Exercise details:
Make an exact copy of the records below, leaving every image out.

Source records:
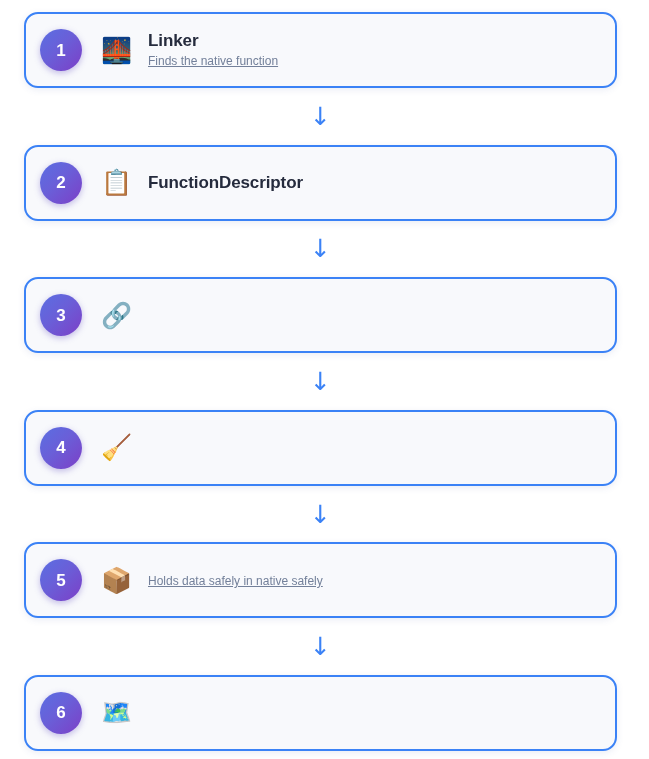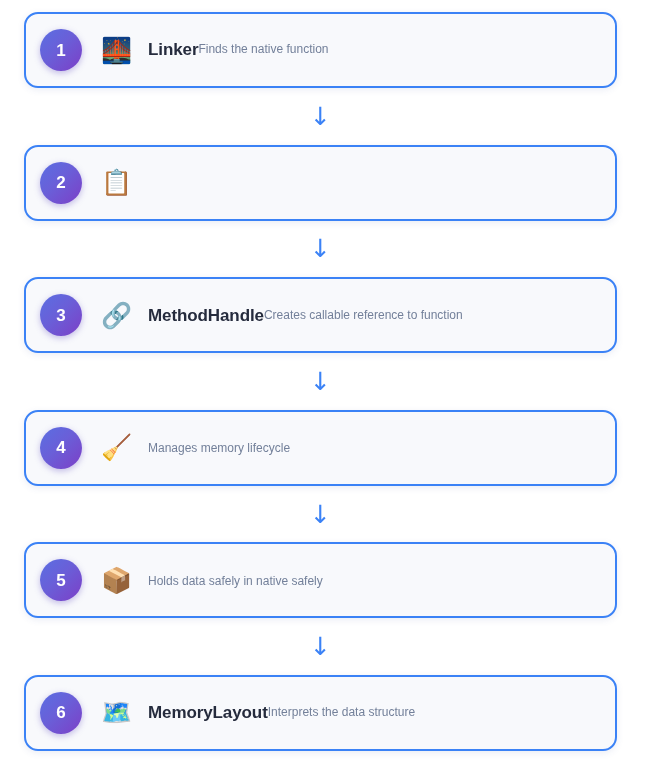"Linker" .step-text { flex-direction: row -> column }
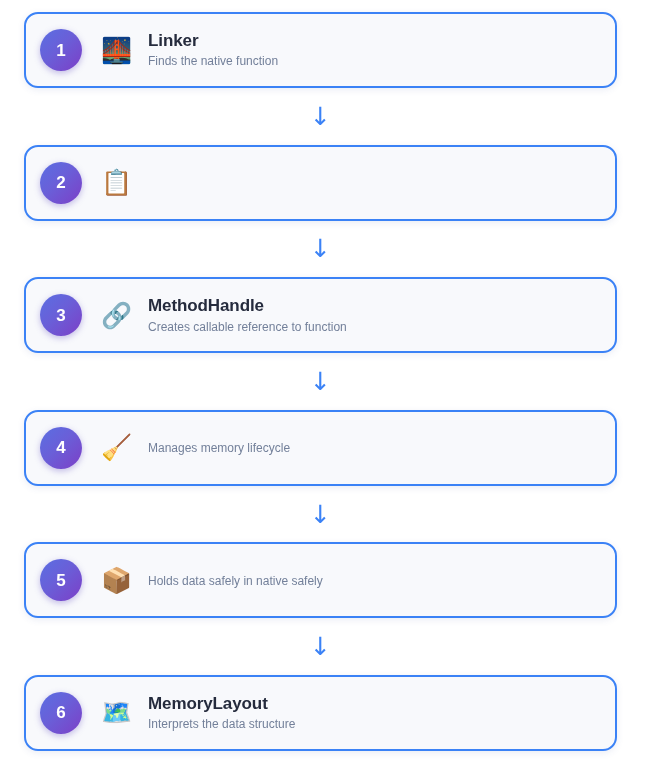"Finds the native function" .step-sub { text-decoration: none -> underline }
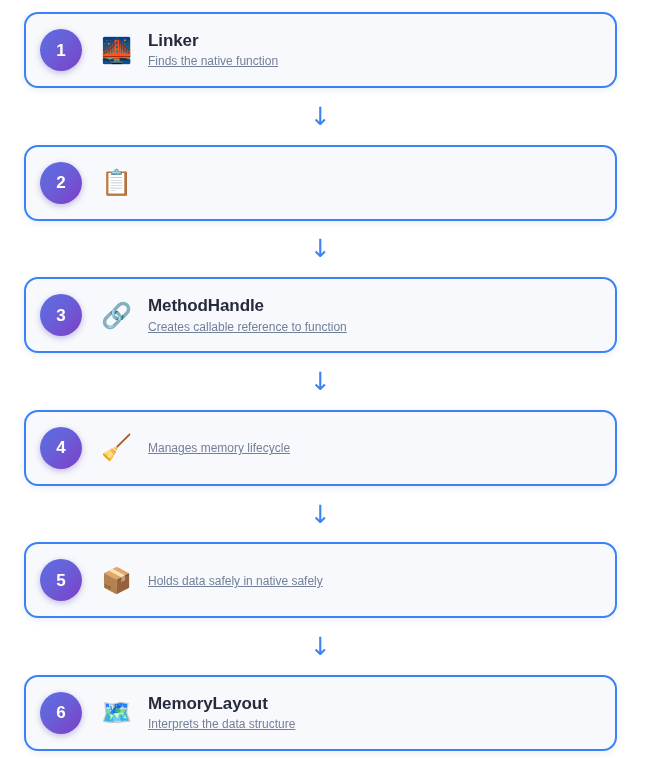"FunctionDescriptor" div.step-title { html: none -> <div>FunctionDescriptor</div> }
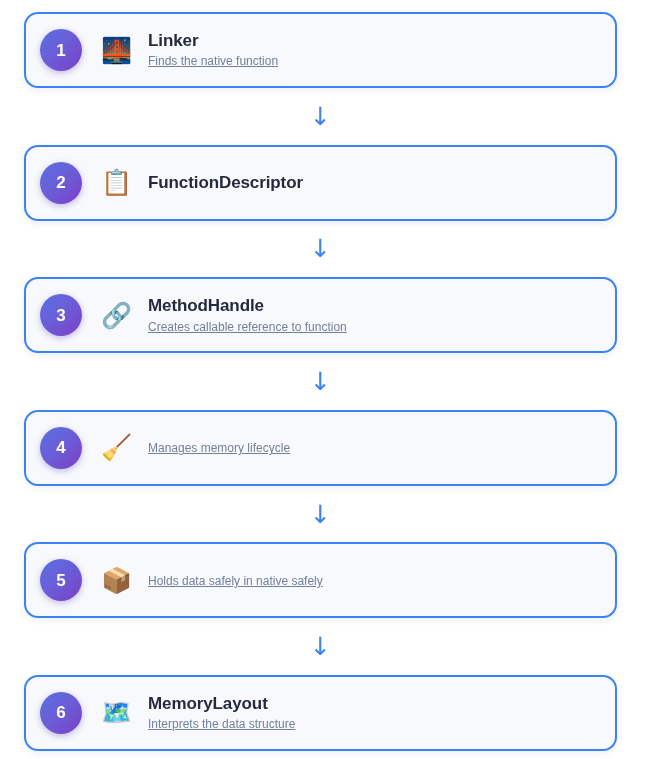"MethodHandle" div.step-text { html: <div> <div>MethodHandle</div> <div>Creates callable reference to function</div> </div> -> none }
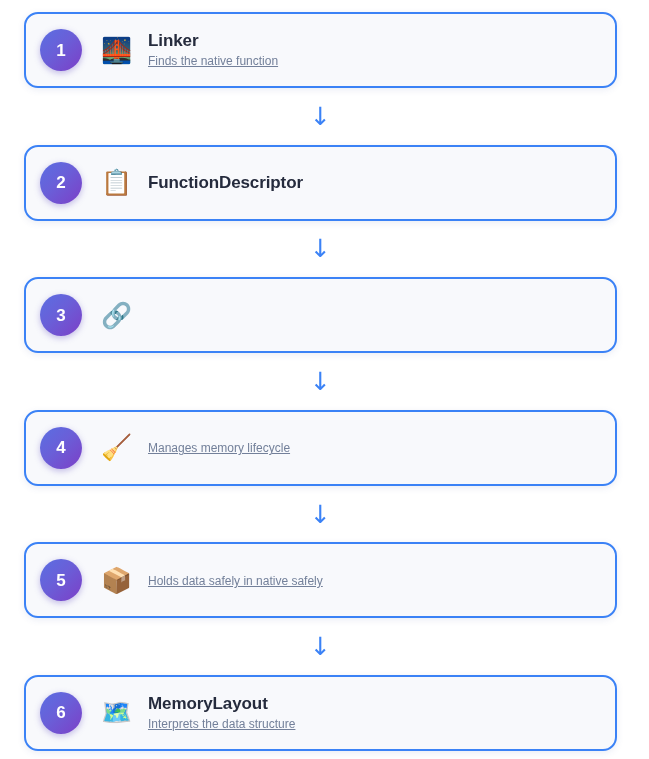"Manages memory lifecycle" div.step-sub { html: <div>Manages memory lifecycle</div> -> none }
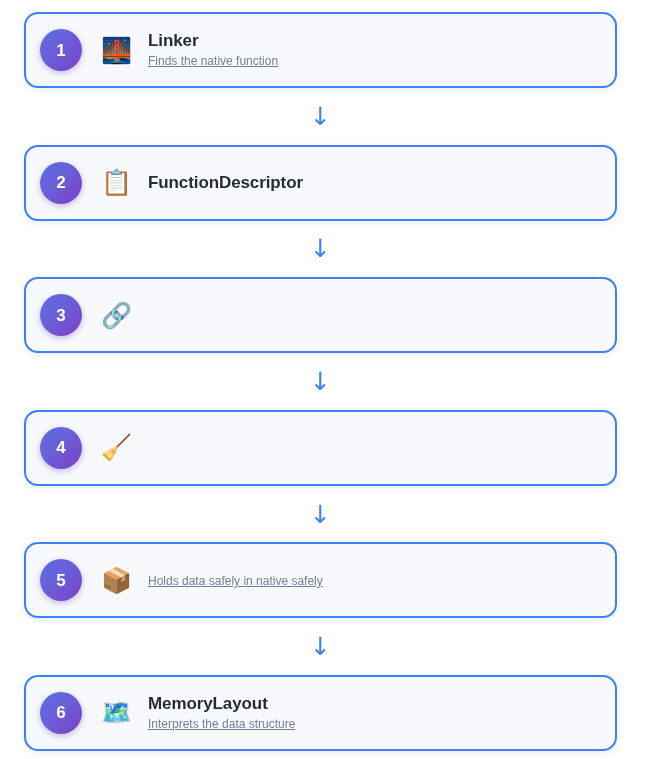"MemoryLayout" div.step-text { html: <div> <div>MemoryLayout</div> <div>Interprets the data structure</div> </div> -> none }
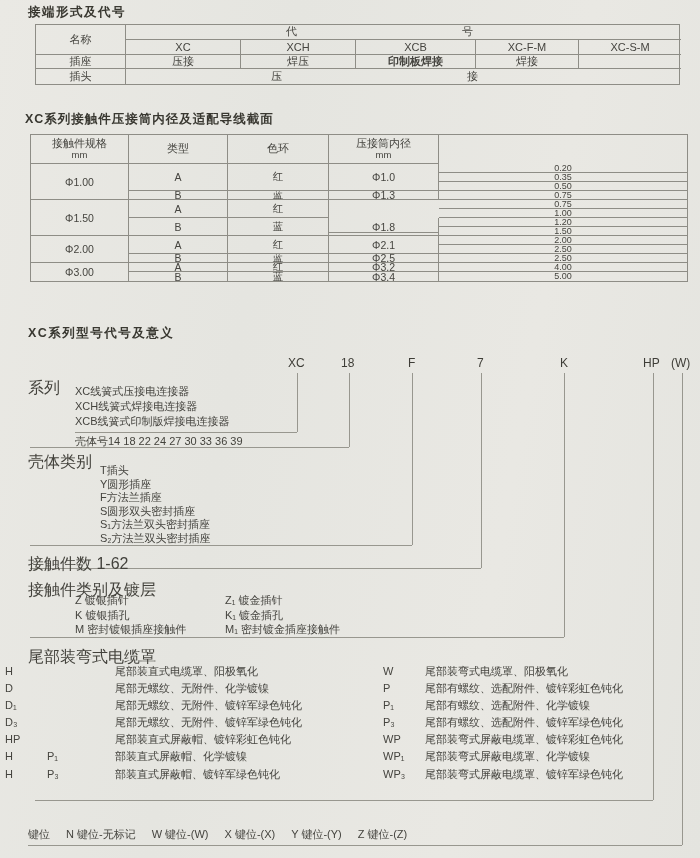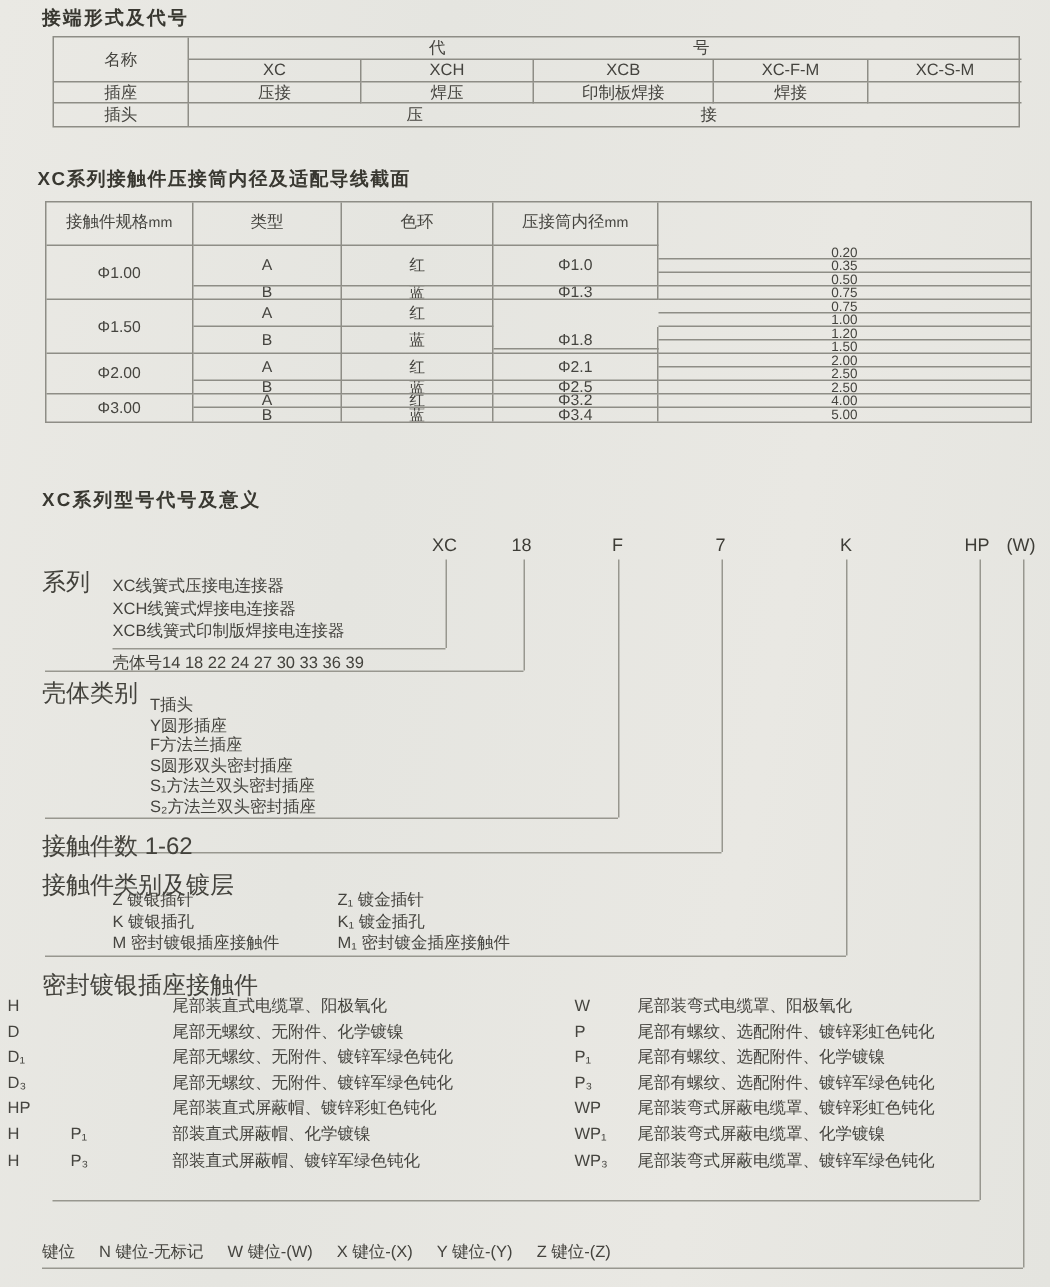"印制板焊接" div.c { font-weight: none -> bold }
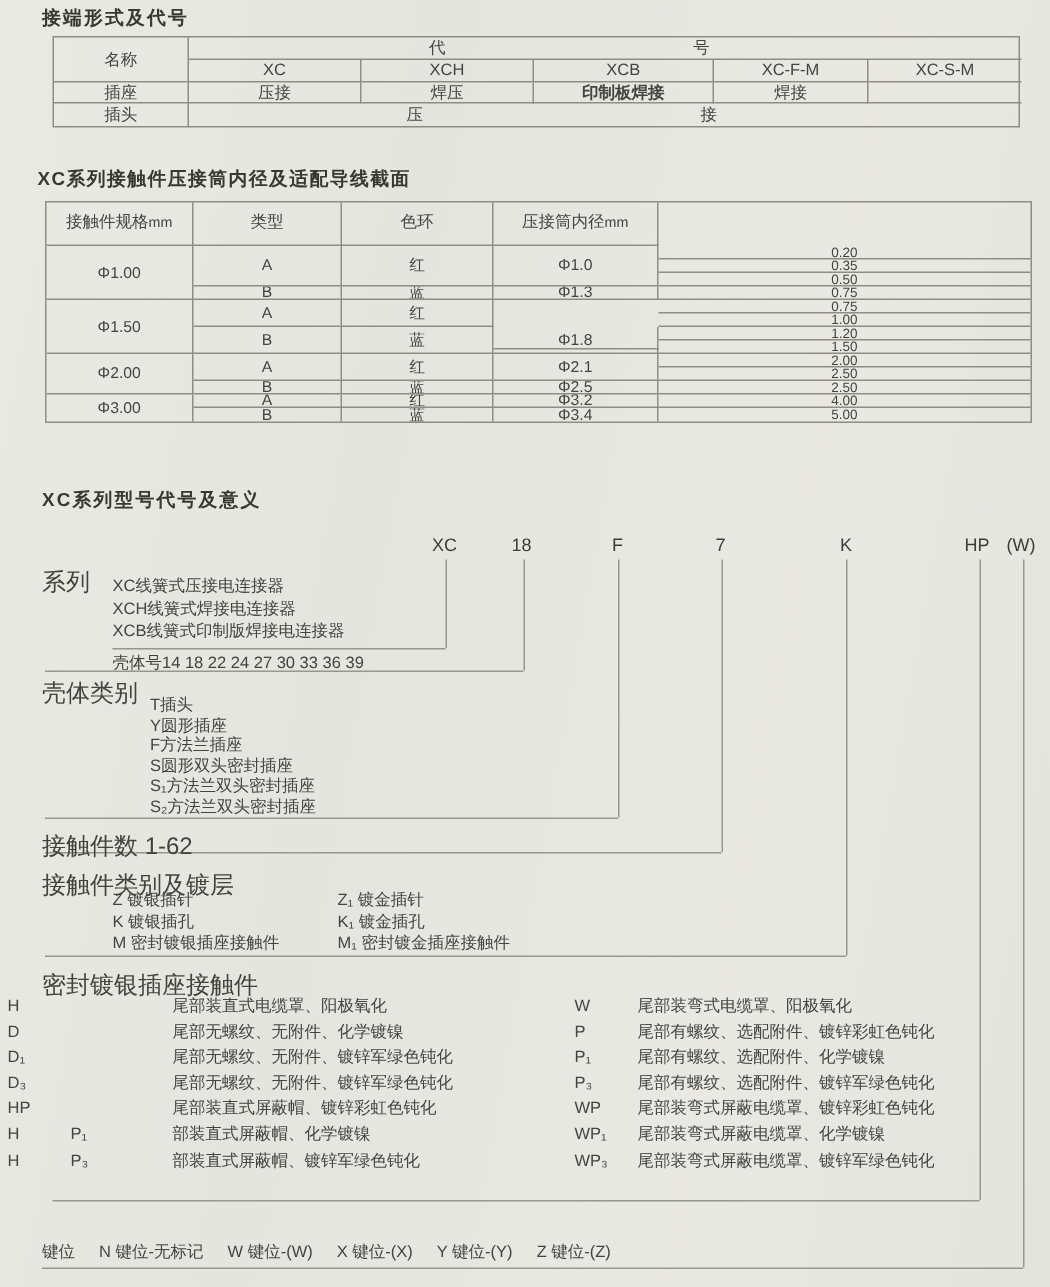"接触件规格" .t2 .hc { flex-direction: row -> column }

Solution to this task:
"Linker" .step-text { flex-direction: row -> column }
"Finds the native function" .step-sub { text-decoration: none -> underline }
"FunctionDescriptor" div.step-title { html: none -> <div>FunctionDescriptor</div> }
"MethodHandle" div.step-text { html: <div> <div>MethodHandle</div> <div>Creates callable reference to function</div> </div> -> none }
"Manages memory lifecycle" div.step-sub { html: <div>Manages memory lifecycle</div> -> none }
"MemoryLayout" div.step-text { html: <div> <div>MemoryLayout</div> <div>Interprets the data structure</div> </div> -> none }
"印制板焊接" div.c { font-weight: none -> bold }
"接触件规格" .t2 .hc { flex-direction: row -> column }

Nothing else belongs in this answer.